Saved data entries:

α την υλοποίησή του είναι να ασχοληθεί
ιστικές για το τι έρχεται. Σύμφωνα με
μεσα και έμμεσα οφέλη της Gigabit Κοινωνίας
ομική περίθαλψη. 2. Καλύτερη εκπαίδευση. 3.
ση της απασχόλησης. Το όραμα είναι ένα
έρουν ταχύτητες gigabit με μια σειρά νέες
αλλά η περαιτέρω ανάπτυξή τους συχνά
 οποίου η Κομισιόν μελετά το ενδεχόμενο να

Description of the task:
What you need to do is repeat every record above exactly.

Written solution:
α την υλοποίησή του είναι να ασχοληθεί
ιστικές για το τι έρχεται. Σύμφωνα με
μεσα και έμμεσα οφέλη της Gigabit Κοινωνίας
ομική περίθαλψη. 2. Καλύτερη εκπαίδευση. 3.
ση της απασχόλησης. Το όραμα είναι ένα
έρουν ταχύτητες gigabit με μια σειρά νέες
αλλά η περαιτέρω ανάπτυξή τους συχνά
 οποίου η Κομισιόν μελετά το ενδεχόμενο να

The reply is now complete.